Selusin saksi kembali dipanggil penyidik Polda Kalsel, kemarin (2/11). Mereka menolak hadir. Karena menduga surat panggilan itu cacat formil.
----
BANJARMASIN - Cacat formil yang dimaksud, nama yang tertera dalam tujuan surat pemanggilan tidak jelas. Tidak berpatokan pada KTP sebagai identitas resmi. Bahkan, ada yang cuma ditulis dengan nama julukan sehari-hari.
"Saya juga dipanggil. Cuma ditulis 'Wira dari BEM Uniska'. Faktanya, saya hanya mahasiswa biasa. Tidak masuk dalam BEM (Badan Eksekutif Mahasiswa)," kata Wira, mahasiswa Universitas Islam Kalimantan.
Lucunya, ada pula mahasiswa yang sudah dua tahun tak menjabat sebagai presiden BEM dan tak ikut unjuk rasa, juga turut dipanggil polisi.
Seusai demonstrasi berjilid-jilid menolak Omnibus Law Cipta Kerja di DPRD Kalsel, belasan mahasiswa dan aktivis dipanggil Direktorat Reserse Kriminal Umum.
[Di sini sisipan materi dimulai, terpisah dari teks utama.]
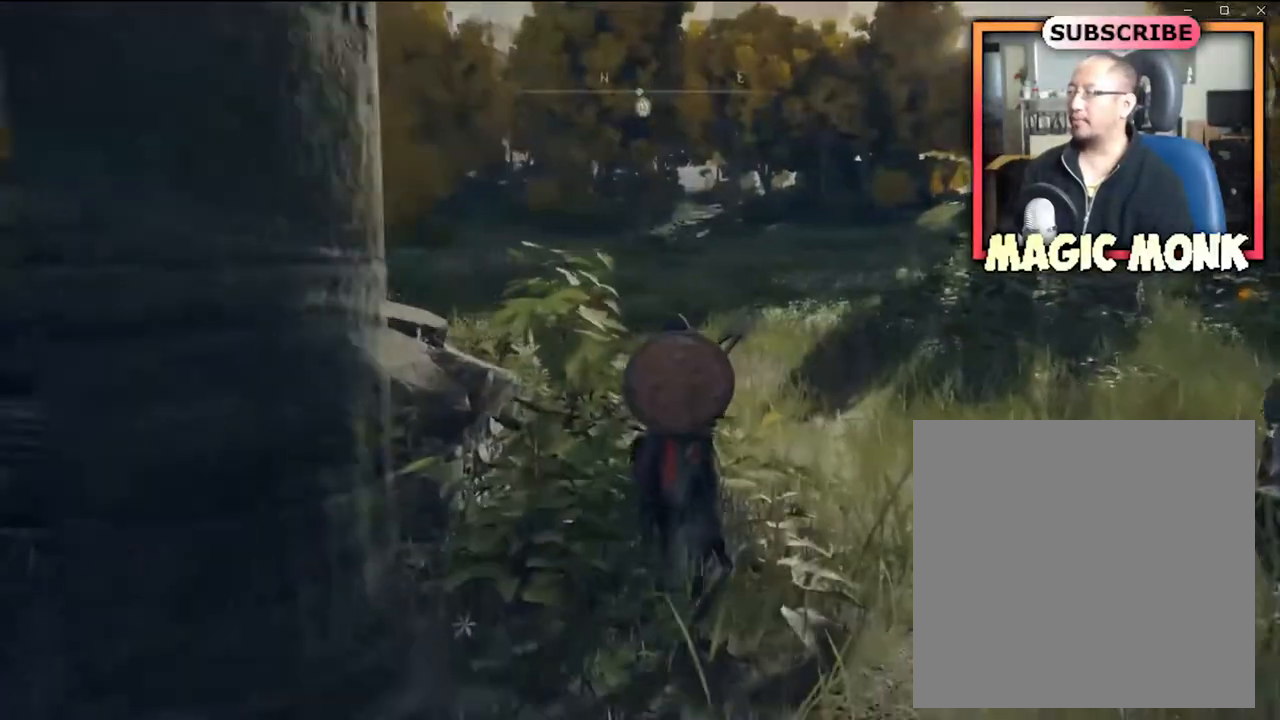
{"buttons": [], "left_stick": "up", "right_stick": "left", "events": [[401, "right_stick", "left"]]}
Dugaannya, pelanggaran Pasal 218 KUHP. Terkait aksi yang melewati batas waktu yang diizinkan.
Kemarin (2/11) siang di Taman Patung Bekantan, Siring Pierre Tendean, para saksi menggelar konferensi pers.
Melalui kuasa hukum BEM se-Kalsel, M Pazri, surat pemanggilan itu pun dikembalikan ke mapolda. "Para saksi tak bisa hadir karena identitasnya tidak jelas. Membingungkan siapa yang hendak dipanggil. Sementara panggilan yang dihadiri memiliki konsekuensi hukum," jelasnya.
Pazri mengaku kurang tahu, apakah karena cuma salah ketik atau yang dipanggil memang orang yang berbeda. Dalam artian bukan kliennya. "Hemat kami, surat itu terindikasi cacat formil," tambahnya.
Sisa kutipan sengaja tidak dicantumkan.